OpenClaw supports multiple providers natively — Anthropic, OpenAI, xAI, Google, and local models through Ollama. You assign a different model to each agent in one configuration file. When a provider has issues, OpenClaw falls back to the next one automatically. The Realm stays online even if one provider goes down.
This is not an endorsement. It is what I use. REALM is platform-agnostic — the framework works on any infrastructure that can host agents with system prompts. But the ability to mix providers per Character is what makes the cost optimization real. If your platform locks you into one provider, you lose this lever.
What I Would Tell Someone Starting Today
Start with one model for everything. Get the system working. Understand what each Character actually does in practice, not in theory. Then optimize.
Your first week will teach you which Characters generate the most tokens. Your first month will teach you which Characters need quality and which need speed.
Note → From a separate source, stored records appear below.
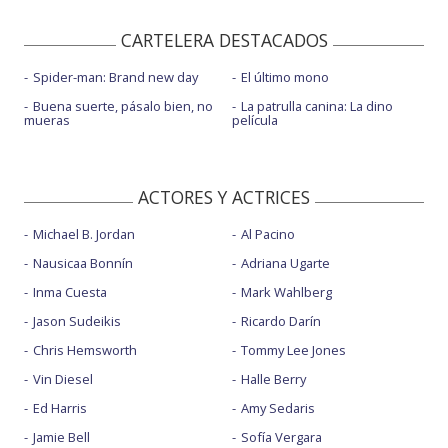
CARTELERA DESTACADOS
Spider-man: Brand new day
El último mono
Buena suerte, pásalo bien, no
La patrulla canina: La dino
mueras
película
ACTORES Y ACTRICES
Michael B. Jordan
Al Pacino
Nausicaa Bonnín
Adriana Ugarte
Inma Cuesta
Mark Wahlberg
Jason Sudeikis
Ricardo Darín
Chris Hemsworth
Tommy Lee Jones
Vin Diesel
Halle Berry
Ed Harris
Amy Sedaris
Jamie Bell
Sofía Vergara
Your first bill will teach you where the money goes. All of that information is what you need to make intelligent model assignments.
Do not optimize before you have data. But do not ignore the data once you have it.
The company of one cannot afford to waste money on models that do not match the work. But it also cannot afford to run everything on the cheapest option and wonder why the output feels flat. The answer is in the middle — the right model for the right Character, calibrated by experience.